[What the task requires]:
Rewrite the items from the line holding "state / province: Kanagawa" through the end of the items, inclusive, as a two-column CSV with the headers field and value. Give one row per item, with the item's text under field and its answer under value, each in a single quoted field and with line breaks replaced by spaces.

[Listed entries]:
========================================================================

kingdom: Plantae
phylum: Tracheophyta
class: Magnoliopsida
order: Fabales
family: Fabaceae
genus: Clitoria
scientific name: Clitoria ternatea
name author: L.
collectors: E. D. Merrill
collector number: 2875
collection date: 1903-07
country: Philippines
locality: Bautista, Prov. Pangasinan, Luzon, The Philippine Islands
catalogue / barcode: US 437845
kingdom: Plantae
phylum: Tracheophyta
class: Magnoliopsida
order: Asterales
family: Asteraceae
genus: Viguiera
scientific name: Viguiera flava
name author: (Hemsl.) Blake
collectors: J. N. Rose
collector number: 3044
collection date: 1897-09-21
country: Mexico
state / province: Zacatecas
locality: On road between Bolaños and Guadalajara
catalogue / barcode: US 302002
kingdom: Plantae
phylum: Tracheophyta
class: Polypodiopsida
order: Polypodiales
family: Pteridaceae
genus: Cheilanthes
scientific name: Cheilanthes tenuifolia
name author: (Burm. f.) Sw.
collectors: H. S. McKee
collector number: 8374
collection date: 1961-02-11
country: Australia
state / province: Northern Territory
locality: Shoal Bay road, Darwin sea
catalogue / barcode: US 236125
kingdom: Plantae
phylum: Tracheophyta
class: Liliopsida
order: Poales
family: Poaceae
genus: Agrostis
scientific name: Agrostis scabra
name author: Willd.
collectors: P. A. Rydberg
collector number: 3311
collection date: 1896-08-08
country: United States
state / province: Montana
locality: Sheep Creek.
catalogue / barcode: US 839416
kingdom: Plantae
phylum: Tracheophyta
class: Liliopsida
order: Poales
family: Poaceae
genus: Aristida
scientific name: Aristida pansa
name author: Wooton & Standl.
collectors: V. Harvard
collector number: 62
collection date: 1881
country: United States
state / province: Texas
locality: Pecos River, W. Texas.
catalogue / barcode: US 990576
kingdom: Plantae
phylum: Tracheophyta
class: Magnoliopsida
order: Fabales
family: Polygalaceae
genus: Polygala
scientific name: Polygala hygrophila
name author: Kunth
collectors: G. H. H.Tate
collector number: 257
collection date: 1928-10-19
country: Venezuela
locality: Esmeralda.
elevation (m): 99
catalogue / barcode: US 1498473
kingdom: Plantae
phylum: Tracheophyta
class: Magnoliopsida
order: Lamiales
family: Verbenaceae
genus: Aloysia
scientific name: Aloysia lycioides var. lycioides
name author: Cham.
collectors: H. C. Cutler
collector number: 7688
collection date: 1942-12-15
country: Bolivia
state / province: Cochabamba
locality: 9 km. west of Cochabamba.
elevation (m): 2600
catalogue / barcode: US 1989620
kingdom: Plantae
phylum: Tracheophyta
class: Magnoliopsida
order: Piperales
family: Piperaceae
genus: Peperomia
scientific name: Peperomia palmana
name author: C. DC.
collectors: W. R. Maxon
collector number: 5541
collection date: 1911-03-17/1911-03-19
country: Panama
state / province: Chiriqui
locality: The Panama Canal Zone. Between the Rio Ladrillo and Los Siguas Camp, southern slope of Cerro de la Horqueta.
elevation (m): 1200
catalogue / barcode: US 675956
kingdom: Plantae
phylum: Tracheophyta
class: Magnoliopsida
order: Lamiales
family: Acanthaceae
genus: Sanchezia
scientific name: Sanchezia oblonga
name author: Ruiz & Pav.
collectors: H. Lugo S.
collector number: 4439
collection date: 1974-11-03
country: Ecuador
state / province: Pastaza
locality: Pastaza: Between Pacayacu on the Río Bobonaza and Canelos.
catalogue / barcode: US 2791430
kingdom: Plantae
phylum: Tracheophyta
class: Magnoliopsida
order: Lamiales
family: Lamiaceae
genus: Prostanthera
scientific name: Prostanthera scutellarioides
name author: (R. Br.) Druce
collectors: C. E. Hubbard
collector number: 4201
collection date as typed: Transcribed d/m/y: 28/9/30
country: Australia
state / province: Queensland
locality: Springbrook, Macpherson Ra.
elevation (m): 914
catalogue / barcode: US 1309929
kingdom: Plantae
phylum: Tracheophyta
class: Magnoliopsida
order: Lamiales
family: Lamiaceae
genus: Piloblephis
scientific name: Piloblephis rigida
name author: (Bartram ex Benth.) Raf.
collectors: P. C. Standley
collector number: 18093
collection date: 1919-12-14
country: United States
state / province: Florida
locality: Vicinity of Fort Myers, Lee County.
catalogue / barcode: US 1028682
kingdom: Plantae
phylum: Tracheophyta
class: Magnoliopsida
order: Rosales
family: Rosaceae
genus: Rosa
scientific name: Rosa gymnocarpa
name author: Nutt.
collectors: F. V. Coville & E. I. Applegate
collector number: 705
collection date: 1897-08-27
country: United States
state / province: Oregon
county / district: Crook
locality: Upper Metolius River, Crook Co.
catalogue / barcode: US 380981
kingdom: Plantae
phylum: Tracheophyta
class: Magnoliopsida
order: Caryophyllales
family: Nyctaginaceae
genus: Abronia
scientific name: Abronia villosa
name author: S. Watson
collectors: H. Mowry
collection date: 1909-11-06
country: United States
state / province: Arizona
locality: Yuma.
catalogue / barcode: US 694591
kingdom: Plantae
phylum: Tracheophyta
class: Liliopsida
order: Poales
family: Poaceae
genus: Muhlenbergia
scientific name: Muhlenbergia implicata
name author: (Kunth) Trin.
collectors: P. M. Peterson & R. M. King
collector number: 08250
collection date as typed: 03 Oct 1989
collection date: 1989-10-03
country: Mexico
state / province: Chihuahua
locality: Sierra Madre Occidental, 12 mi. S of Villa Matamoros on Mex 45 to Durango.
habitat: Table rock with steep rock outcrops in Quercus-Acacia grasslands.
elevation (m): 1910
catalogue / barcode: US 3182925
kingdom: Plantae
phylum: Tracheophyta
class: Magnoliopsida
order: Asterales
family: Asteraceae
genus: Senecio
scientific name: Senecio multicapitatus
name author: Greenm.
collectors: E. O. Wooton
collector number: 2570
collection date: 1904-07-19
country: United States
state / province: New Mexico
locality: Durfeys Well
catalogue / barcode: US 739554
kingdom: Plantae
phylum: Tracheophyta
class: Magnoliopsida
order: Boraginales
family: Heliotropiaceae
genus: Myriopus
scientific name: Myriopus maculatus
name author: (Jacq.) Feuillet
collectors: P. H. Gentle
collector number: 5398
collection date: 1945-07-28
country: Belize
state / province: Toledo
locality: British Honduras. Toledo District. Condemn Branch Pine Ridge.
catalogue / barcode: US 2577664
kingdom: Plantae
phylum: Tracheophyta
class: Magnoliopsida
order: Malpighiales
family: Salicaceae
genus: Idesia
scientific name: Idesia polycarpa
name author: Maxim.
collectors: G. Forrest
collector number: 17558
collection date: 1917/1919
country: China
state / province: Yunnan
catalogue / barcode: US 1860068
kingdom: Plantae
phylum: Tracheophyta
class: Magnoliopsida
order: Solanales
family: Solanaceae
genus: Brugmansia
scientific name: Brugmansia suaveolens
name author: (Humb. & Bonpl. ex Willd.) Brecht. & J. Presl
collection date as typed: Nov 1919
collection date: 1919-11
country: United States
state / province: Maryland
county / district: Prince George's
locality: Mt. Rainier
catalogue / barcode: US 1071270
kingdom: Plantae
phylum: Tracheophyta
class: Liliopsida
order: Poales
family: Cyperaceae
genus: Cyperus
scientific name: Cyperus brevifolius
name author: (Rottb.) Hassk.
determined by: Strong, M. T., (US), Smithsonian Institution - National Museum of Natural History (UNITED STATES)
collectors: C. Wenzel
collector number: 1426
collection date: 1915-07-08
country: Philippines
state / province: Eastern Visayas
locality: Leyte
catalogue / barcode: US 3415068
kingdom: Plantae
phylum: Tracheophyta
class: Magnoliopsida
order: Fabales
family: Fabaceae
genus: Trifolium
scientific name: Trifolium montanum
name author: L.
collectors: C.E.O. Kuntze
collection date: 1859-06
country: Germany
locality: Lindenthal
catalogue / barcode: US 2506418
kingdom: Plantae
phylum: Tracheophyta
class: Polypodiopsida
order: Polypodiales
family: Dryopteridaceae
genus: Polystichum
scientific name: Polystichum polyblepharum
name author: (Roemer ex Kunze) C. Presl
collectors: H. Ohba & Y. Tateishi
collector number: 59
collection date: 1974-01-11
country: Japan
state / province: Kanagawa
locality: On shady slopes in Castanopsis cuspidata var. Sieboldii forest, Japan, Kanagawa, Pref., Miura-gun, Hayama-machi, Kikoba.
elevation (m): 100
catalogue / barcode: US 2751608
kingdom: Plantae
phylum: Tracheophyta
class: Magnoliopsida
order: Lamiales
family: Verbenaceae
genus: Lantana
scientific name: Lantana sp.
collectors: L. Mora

========================================================================

[Output below]:
field,value
"state / province:","Kanagawa"
"locality:","On shady slopes in Castanopsis cuspidata var. Sieboldii forest, Japan, Kanagawa, Pref., Miura-gun, Hayama-machi, Kikoba."
"elevation (m):","100"
"catalogue / barcode:","US 2751608"
"kingdom:","Plantae"
"phylum:","Tracheophyta"
"class:","Magnoliopsida"
"order:","Lamiales"
"family:","Verbenaceae"
"genus:","Lantana"
"scientific name:","Lantana sp."
"collectors:","L. Mora"